Crane is also vice president and an eighth-generation paper maker serving as vice president of Crane & Co., a Massachusetts business that is the sole paper supplier for U.S. currency.
Jim Kolbe, a former congressman from Arizona who heads the Dollar Coin Alliance, an organization in favor of the coin, said the American currency system is outdated. “It's important that we have a currency that works, that people will use instead of having to always use credit cards.”
The American dollar bill has been around since 1862, when the federal government issued the first ever round of $1 notes, and inflation has since taken a toll on the buying power of a dollar.
“It's time to recognize the realities, the toll that inflation's (had),” Kolbe said. “It's time to recognize that toll and to simply modernize the currency.”
This is not the first time Congress has seen a push for the dollar coin. A decades-long debate saw a resurgence following a 2011 report released by the Governmental Accountability Office (GAO), an independent, nonpartisan congressional watchdog agency that has examined the issue five times since 1990. According to the agency’s report from this past March, the federal government would save $5.5 billion over 30 years by making the switch.
“With our nation’s debt now over $15 trillion, Congress must look at every area of the federal government, big or small, to save money,” said Sen. John McCain, co-sponsor of a bill that would do away with the greenback.
Sen. John Kerry and Scott Brown, the Democratic and Republican senators from Massachusetts, home of Crane & Co., have proposed opposing legislation to end production of the dollar coin for good.

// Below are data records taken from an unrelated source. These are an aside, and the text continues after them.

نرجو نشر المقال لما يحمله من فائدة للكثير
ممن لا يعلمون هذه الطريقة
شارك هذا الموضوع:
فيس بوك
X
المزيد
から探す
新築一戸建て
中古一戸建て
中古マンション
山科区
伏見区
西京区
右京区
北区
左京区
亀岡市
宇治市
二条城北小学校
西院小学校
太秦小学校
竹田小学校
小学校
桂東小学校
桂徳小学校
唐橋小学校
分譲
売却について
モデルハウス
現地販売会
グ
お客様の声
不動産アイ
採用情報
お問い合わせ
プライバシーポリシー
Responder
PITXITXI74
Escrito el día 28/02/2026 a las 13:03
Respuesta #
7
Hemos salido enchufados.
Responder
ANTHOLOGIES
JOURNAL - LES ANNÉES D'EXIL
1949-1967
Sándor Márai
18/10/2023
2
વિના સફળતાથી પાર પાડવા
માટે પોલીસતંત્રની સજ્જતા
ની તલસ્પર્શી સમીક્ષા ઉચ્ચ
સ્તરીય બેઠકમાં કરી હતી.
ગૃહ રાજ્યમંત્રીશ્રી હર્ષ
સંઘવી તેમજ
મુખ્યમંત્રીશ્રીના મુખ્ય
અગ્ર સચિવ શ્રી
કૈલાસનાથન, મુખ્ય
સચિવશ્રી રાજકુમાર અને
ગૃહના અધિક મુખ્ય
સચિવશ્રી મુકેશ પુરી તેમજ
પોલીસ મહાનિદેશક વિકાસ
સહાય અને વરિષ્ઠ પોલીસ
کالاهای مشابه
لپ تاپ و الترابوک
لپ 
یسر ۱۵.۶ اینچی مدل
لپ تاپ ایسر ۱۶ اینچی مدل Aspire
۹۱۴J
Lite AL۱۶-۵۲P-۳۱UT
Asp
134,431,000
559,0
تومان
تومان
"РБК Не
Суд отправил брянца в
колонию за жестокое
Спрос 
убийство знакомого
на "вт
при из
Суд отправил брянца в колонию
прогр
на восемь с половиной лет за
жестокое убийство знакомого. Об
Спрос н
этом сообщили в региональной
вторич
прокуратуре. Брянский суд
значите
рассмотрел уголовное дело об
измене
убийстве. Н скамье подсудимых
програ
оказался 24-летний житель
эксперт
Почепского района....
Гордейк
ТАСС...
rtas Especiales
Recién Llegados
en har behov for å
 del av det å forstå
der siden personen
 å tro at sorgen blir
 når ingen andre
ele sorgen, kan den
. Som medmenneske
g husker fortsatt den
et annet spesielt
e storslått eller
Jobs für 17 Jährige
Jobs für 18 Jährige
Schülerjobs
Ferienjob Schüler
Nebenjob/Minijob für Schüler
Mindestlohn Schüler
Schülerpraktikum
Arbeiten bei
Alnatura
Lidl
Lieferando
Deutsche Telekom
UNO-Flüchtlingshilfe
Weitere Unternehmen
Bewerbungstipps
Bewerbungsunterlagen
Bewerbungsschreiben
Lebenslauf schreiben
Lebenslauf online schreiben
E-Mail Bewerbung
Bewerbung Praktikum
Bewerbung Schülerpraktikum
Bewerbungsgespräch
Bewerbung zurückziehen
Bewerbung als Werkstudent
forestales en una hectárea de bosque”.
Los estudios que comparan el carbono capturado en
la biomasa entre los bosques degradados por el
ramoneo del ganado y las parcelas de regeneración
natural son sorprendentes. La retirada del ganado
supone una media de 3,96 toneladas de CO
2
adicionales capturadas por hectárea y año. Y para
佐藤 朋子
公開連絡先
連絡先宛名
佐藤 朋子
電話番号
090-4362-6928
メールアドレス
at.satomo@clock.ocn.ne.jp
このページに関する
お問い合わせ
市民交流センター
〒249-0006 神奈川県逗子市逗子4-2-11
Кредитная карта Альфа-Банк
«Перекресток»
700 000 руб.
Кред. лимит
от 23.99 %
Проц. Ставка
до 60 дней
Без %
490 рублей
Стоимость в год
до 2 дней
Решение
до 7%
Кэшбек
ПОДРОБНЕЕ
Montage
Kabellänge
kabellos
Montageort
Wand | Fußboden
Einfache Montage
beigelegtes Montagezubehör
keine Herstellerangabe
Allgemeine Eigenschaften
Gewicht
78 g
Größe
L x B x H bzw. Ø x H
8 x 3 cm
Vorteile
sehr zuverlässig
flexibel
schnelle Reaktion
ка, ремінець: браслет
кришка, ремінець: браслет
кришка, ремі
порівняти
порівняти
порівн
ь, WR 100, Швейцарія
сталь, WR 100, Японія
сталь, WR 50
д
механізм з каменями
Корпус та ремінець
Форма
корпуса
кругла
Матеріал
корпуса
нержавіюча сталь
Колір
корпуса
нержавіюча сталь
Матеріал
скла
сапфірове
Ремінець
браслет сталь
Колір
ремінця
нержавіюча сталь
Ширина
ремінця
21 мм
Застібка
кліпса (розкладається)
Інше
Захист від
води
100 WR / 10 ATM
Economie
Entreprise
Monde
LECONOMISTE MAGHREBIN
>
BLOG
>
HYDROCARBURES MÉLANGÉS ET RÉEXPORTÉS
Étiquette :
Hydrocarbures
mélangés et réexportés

Brown asked the GAO to reexamine the issue one more time, giving different possible scenarios of how the switch could play out.
The GAO complied, releasing a report Feb. 15 with alternative scenarios. Still, the agency contends that the federal government would save money --albeit $1 billion less than previously projected.
As the debate ensues, 1.4 billion brand new dollar coins are sitting unused in Federal Reserve vaults (the U.S. Mint suspended the presidential dollar coin program in December 2011 to cut federal spending) while the Bureau of Engraving and Printing printed 2.9 billion $1 notes in 2011.
Crane said the change would cost his company hundreds of jobs as the $1 bill makes up a significant amount of the company’s production. The lowest-denomination notes make up 45 percent of the currency production at the Bureau of Engraving and Printing.
“Would we survive?” Crane asked rhetorically. “Yeah, I suppose we would; we would just be smaller -- we'd have to figure out a way to downsize the company and a number of these jobs would just go away and not come back.”
Bob Opiela, a tourist visiting Washington from Pheonixville, Pa., said he likes the coins -- until he found out they might become the new normal. “I think that would be terrible,” Opiela said. “I think people are used to dollar bills. They’re kind of easier to carry; you can put them in your wallet or purse.”
Like Congress, the people we spoke to were split on the issue.
Would you be in favor of scrapping the dollar bill? “Absolutely, throw the penny in there as well,” said David Wall, a government employee from Washington, DC.